Many legal issues affecting the construction industry are resolved by looking at previous cases. Occasionally, an act of parliament affects the construction industry, for example the Contracts (Rights of Third Parties) Act 1999. However, there is a great deal more delegated legislation that is relevant to construction. The authority for this arises under a parent act and it is referred to as a statutory instrument or, more usually, as regulations. New or revised regulations come into force in either April or October. This April it was the new CIS tax regulations and CDM 2007.

Delegated legislation is used to set out the detail of the requirements of the parent act. The Health and Safety at Work Act 1974, for instance, requires all employers to run their business in such a way that neither their employees nor anyone else is at risk. The asbestos regulations under that act are more detailed about what must be done to achieve that overall requirement.

Because life, and legislation, is so complex now, the government will often consult extensively before bringing delegated legislation into effect. By its nature such legislation is usually so detailed that neither MPs nor civil servants really understand the implications of what is being drafted for those who will be affected by it. So it makes sense for them to seek guidance from people in the relevant industry who will understand the implications much better. For instance, in the case of CDM there have been industry-wide consultations since 2002.

Once regulations have been drafted and agreed, they are “laid” in parliament, which means that a copy of them is deposited there for any MP to read. If they are subject to what is known as the “negative procedure” they will automatically come into force unless within 40 days of being laid, either house passes a motion for their annulment. There is so much legislation to be debated in parliament these days that an extra debating chamber has been set up. Even so, it is difficult to find parliamentary time for debates on regulations that are subject to the negative procedure.

Because of consultations during the drafting period objections to regulations are not usually made. If they are this is usually done by what is called an early day motion, and this is what happened to CDM 2007. The motion was lodged officially by David Cameron, as leader of the opposition, and gained the support of another 11 MPs. Despite this low level of interest, because the leader of the opposition had put his name to it, time was given for debate in a delegated legislation committee, consisting of 17 MPs who duly debated the implementation (or otherwise) of the regulations.

New or revised regulations come into force in either April or October. This April it was the turn of the CIS regulations and also CDM 2007

However, as is the way with politics, matters never stand still and by the time the regulations were debated on 10 May, it must have been clear to those opposing the implementation of CDM that their efforts to force a vote on the issue would not be successful. Since the government was strongly in favour of these regulations and the composition of the committee reflected the relative strengths of the parties in the Commons, it would always have been a difficult case to win.

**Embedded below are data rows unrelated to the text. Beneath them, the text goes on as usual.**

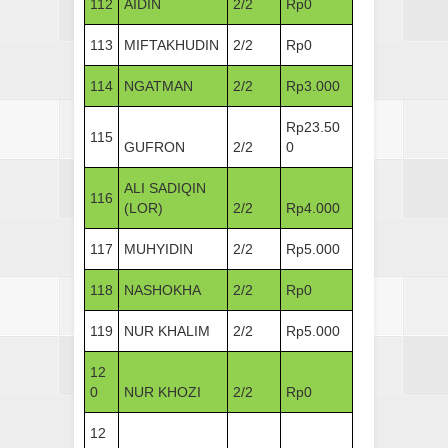
112
AIDIN
2/2
Rp0
113
MIFTAKHUDIN
2/2
Rp0
114
NGATMAN
2/2
Rp3.000
Rp23.50
115
GUFRON
2/2
0
ALI SADIQIN
116
(LOR)
2/2
Rp4.000
117
MUHYIDIN
2/2
Rp5.000
118
NASHOKHA
2/2
Rp0
119
NUR KHALIM
2/2
Rp5.000
12
0
NUR KHOZI
2/2
Rp0
12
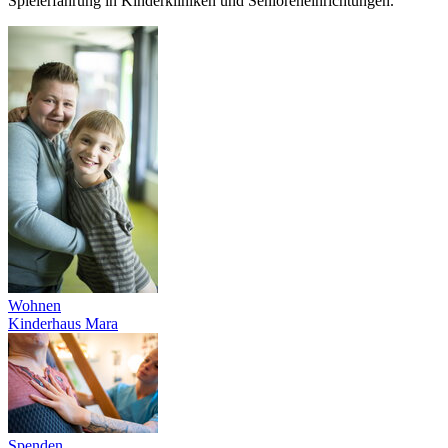
Spielerfahrung in Kinderkliniken und Senioreneinrichtungen.
Wohnen
Kinderhaus Mara
Spenden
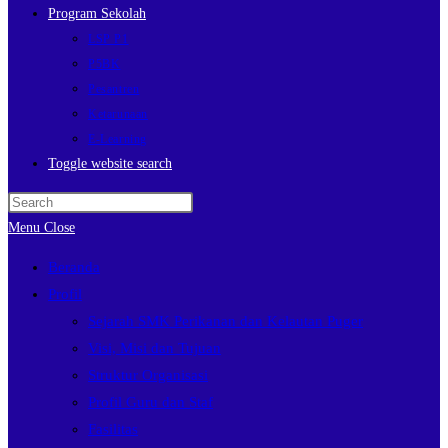
Program Sekolah
LSP P1
P5BK
Pesantren
Ketarunaan
E-Learning
Toggle website search
Menu
Close
Beranda
Profil
Sejarah SMK Perikanan dan Kelautan Puger
Visi, Misi dan Tujuan
Struktur Organisasi
Profil Guru dan Staf
Fasilitas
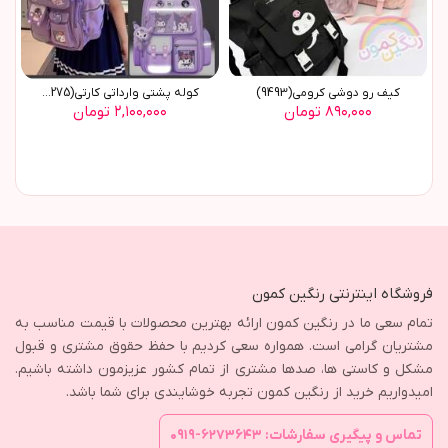
کيف رو دوشي کرومي(9493)
کوله پشتي وارداتي کارتي(9275)
۸۹۰,۰۰۰ تومان
۲,۱۰۰,۰۰۰ تومان
فروشگاه اینترنتی رنگین کمون
تمام سعی ما در رنگین کمون ارائه بهترین محصولات با قیمت مناسب به
مشتریان گرامی است. همواره سعی کردیم با حفظ حقوق مشتری و قبول
مشکل و کاستی ها، صدها مشتری از تمام کشور عزیزمون داشته باشیم.
امیدواریم خرید از رنگین کمون تجربه خوشایندی برای شما باشد.
تماس و پیگیری سفارشات: ۶۲۷۳۶۴۳-۰۹۱۹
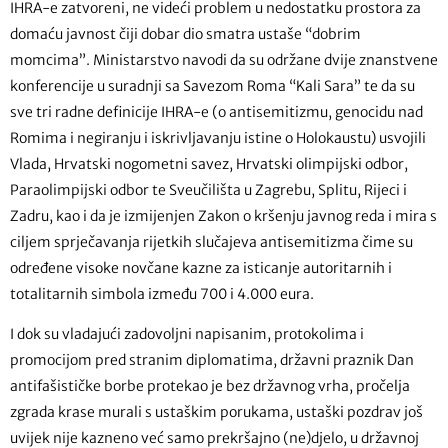
IHRA-e zatvoreni, ne videći problem u nedostatku prostora za
domaću javnost čiji dobar dio smatra ustaše “dobrim
momcima”. Ministarstvo navodi da su održane dvije znanstvene
konferencije u suradnji sa Savezom Roma “Kali Sara” te da su
sve tri radne definicije IHRA-e (o antisemitizmu, genocidu nad
Romima i negiranju i iskrivljavanju istine o Holokaustu) usvojili
Vlada, Hrvatski nogometni savez, Hrvatski olimpijski odbor,
Paraolimpijski odbor te Sveučilišta u Zagrebu, Splitu, Rijeci i
Zadru, kao i da je izmijenjen Zakon o kršenju javnog reda i mira s
ciljem sprječavanja rijetkih slučajeva antisemitizma čime su
određene visoke novčane kazne za isticanje autoritarnih i
totalitarnih simbola između 700 i 4.000 eura.
I dok su vladajući zadovoljni napisanim, protokolima i
promocijom pred stranim diplomatima, državni praznik Dan
antifašističke borbe protekao je bez državnog vrha, pročelja
zgrada krase murali s ustaškim porukama, ustaški pozdrav još
uvijek nije kazneno već samo prekršajno (ne)djelo, u državnoj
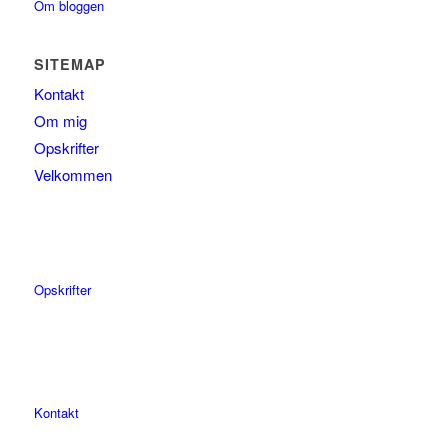
Om bloggen
SITEMAP
Kontakt
Om mig
Opskrifter
Velkommen
Opskrifter
Kontakt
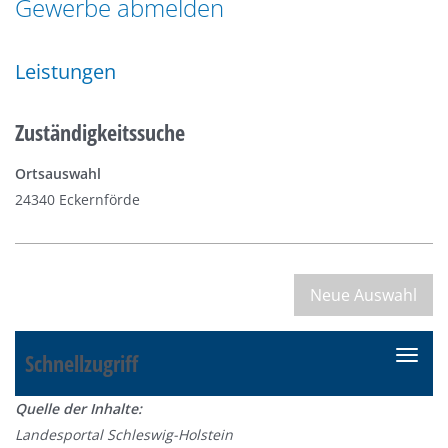
Gewerbe abmelden
n
a
g
t
e
Leistungen
i
n
o
n
Zuständigkeitssuche
Ortsauswahl
24340 Eckernförde
Schnellzugriff
N
a
Quelle der Inhalte:
v
Landesportal Schleswig-Holstein
i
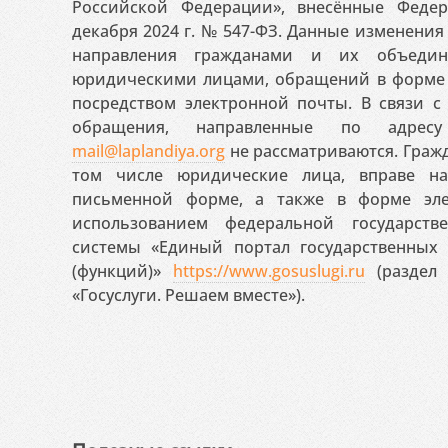
Российской Федерации», внесённые Феде
декабря 2024 г. № 547-ФЗ. Данные изменени
направления гражданами и их объедин
юридическими лицами, обращений в форме 
посредством электронной почты. В связи с 
обращения, направленные по адресу
mail@laplandiya.org
не рассматриваются. Гражд
том числе юридические лица, вправе н
письменной форме, а также в форме эле
использованием федеральной государст
системы «Единый портал государственных
(функций)»
https://www.gosuslugi.ru
(раздел 
«Госуслуги. Решаем вместе»).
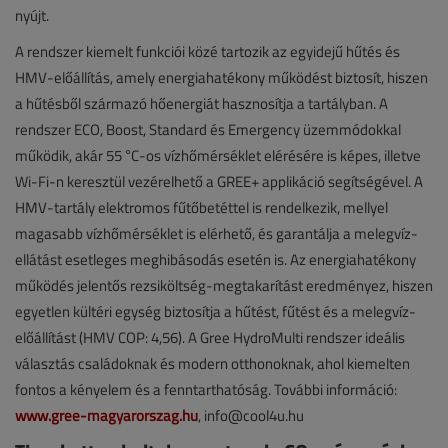
nyújt.
A rendszer kiemelt funkciói közé tartozik az egyidejű hűtés és
HMV-előállítás, amely energiahatékony működést biztosít, hiszen
a hűtésből származó hőenergiát hasznosítja a tartályban. A
rendszer ECO, Boost, Standard és Emergency üzemmódokkal
működik, akár 55 °C-os vízhőmérséklet elérésére is képes, illetve
Wi-Fi-n keresztül vezérelhető a GREE+ applikáció segítségével. A
HMV-tartály elektromos fűtőbetéttel is rendelkezik, mellyel
magasabb vízhőmérséklet is elérhető, és garantálja a melegvíz-
ellátást esetleges meghibásodás esetén is. Az energiahatékony
működés jelentős rezsiköltség-megtakarítást eredményez, hiszen
egyetlen kültéri egység biztosítja a hűtést, fűtést és a melegvíz-
előállítást (HMV COP: 4,56). A Gree HydroMulti rendszer ideális
választás családoknak és modern otthonoknak, ahol kiemelten
fontos a kényelem és a fenntarthatóság. További információ:
www.gree-magyarorszag.hu
, info@cool4u.hu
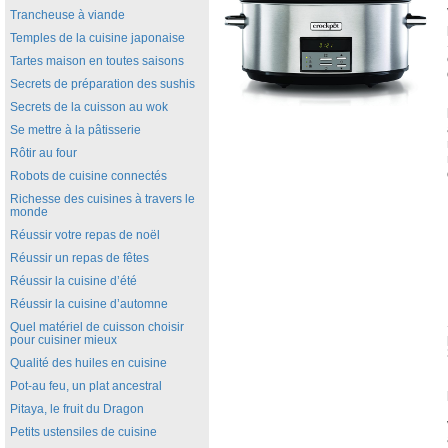
Trancheuse à viande
Temples de la cuisine japonaise
Tartes maison en toutes saisons
Secrets de préparation des sushis
Secrets de la cuisson au wok
Se mettre à la pâtisserie
Rôtir au four
Robots de cuisine connectés
Richesse des cuisines à travers le
monde
Réussir votre repas de noël
Réussir un repas de fêtes
Réussir la cuisine d’été
Réussir la cuisine d’automne
Quel matériel de cuisson choisir
pour cuisiner mieux
Qualité des huiles en cuisine
Pot-au feu, un plat ancestral
Pitaya, le fruit du Dragon
Petits ustensiles de cuisine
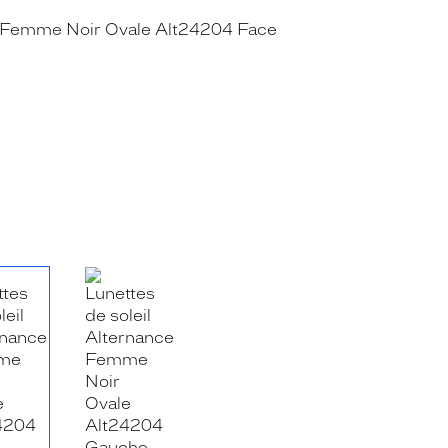
RE_FACEBOOK_TITLE
.SHARE_TWITTER_TITLE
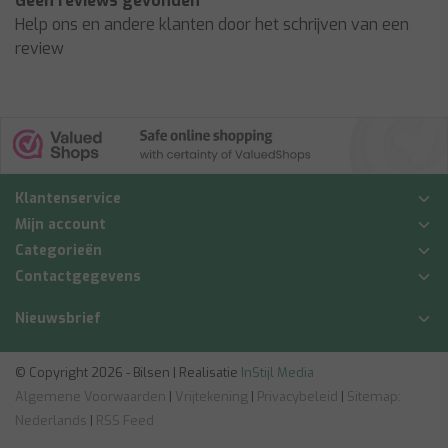
Geen reviews gevonden
Help ons en andere klanten door het schrijven van een
review
Klantenservice
Mijn account
Categorieën
Contactgegevens
Nieuwsbrief
© Copyright 2026 - Bilsen | Realisatie
InStijl Media
Algemene Voorwaarden
|
Vrijtekening
|
Privacybeleid
|
Sitemap:
Nederlands
|
RSS Feed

So it was not totally surprising that the Conservative spokesperson for health and safety said he was seeking only a debate on the issue, and had never wanted to have CDM 2007 revoked.

The debate duly covered the reservations that the Conservatives had about the regulations, and the industry’s support for them. We also learned that there is a long-term commitment by the Health and Safety Executive to seek the integration of CDM with the process for obtaining planning permission and building control approval.

Unsurprisingly, in view of the strong support for the regulations, the proposed revocation was not put to a vote and CDM 2007 remains in force.